Reading passage
Why does Bush have an incentive to invade? Why invite disaster, which would inevitably be blamed on him? What compelling reason does he have for this which outweighs that price?

Why do the Dems have no incentive to stop Bush? Granted that they might have a reason to want Bush to take a fall, why not be on record as trying to prevent that fall for the good of the nation, instead of sharing in the blame?
Bush apparently wants to invade Iraq. If he believed that this action was certain to damage him politically, then he wouldn't do it. Obviously he must think it is in his interest to invade. The same goes for the Democrats. If they were as sure as you that this is a disasterous policy they they would mount a more spirited opposition.

[Mike:] I can't see how rational politicians can drop a paradigm that has accurately described the political landscape for decades--unless it has first failed them.

[Brian:] As a result of a simple human faculty, which is apparently in short supply among politicians in Washington today.

Job A
Copy the listing below word for word, leaving out the pictures.

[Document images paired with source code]
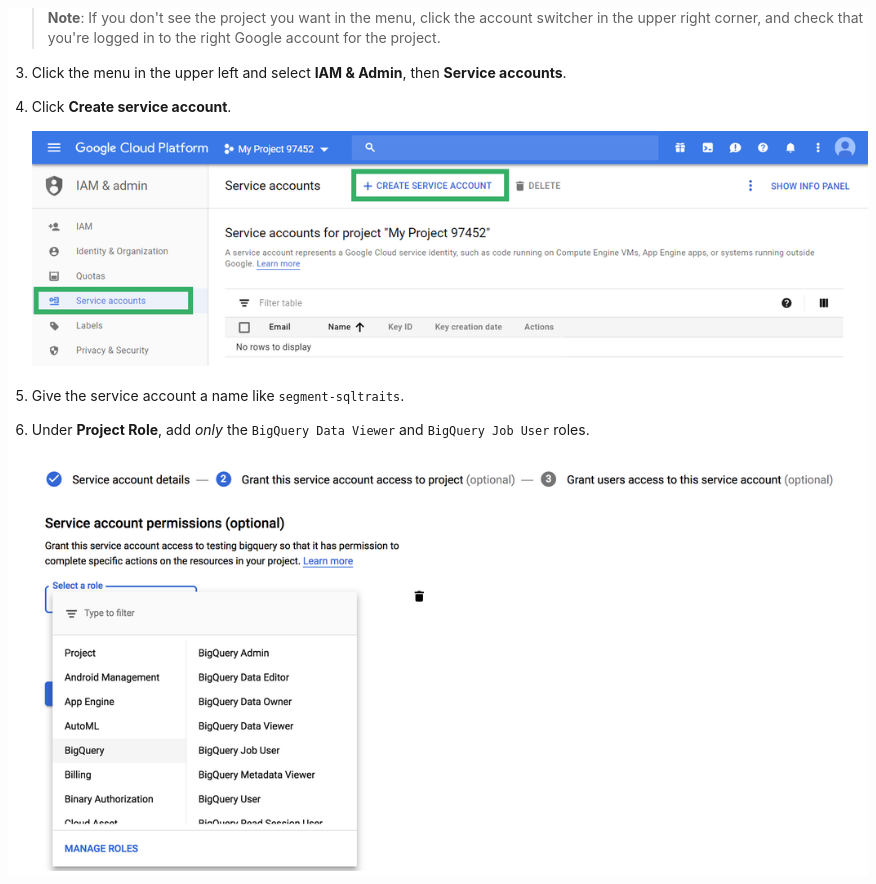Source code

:    > **Note**: If you don't see the project you want in the menu, click the account switcher in the upper right corner, and check that you're logged in to the right Google account for the project.

3. Click the menu in the upper left and select **IAM & Admin**, then **Service accounts**.

5. Click **Create service account**.

   ![](images/bigquery_setup2.png)

6. Give the service account a name like `segment-sqltraits`.

7. Under **Project Role**, add _only_ the `BigQuery Data Viewer` and `BigQuery Job User` roles.

   ![](images/bigquery_setup3a.png)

Job B
Quote the entire passage above about Bush, the Democrats, and invading Iraq.

Final answer A
Source code

:    > **Note**: If you don't see the project you want in the menu, click the account switcher in the upper right corner, and check that you're logged in to the right Google account for the project.

3. Click the menu in the upper left and select **IAM & Admin**, then **Service accounts**.

5. Click **Create service account**.

   ![](images/bigquery_setup2.png)

6. Give the service account a name like `segment-sqltraits`.

7. Under **Project Role**, add _only_ the `BigQuery Data Viewer` and `BigQuery Job User` roles.

   ![](images/bigquery_setup3a.png)

Final answer B
Why does Bush have an incentive to invade? Why invite disaster, which would inevitably be blamed on him? What compelling reason does he have for this which outweighs that price?

Why do the Dems have no incentive to stop Bush? Granted that they might have a reason to want Bush to take a fall, why not be on record as trying to prevent that fall for the good of the nation, instead of sharing in the blame?
Bush apparently wants to invade Iraq. If he believed that this action was certain to damage him politically, then he wouldn't do it. Obviously he must think it is in his interest to invade. The same goes for the Democrats. If they were as sure as you that this is a disasterous policy they they would mount a more spirited opposition.

[Mike:] I can't see how rational politicians can drop a paradigm that has accurately described the political landscape for decades--unless it has first failed them.

[Brian:] As a result of a simple human faculty, which is apparently in short supply among politicians in Washington today.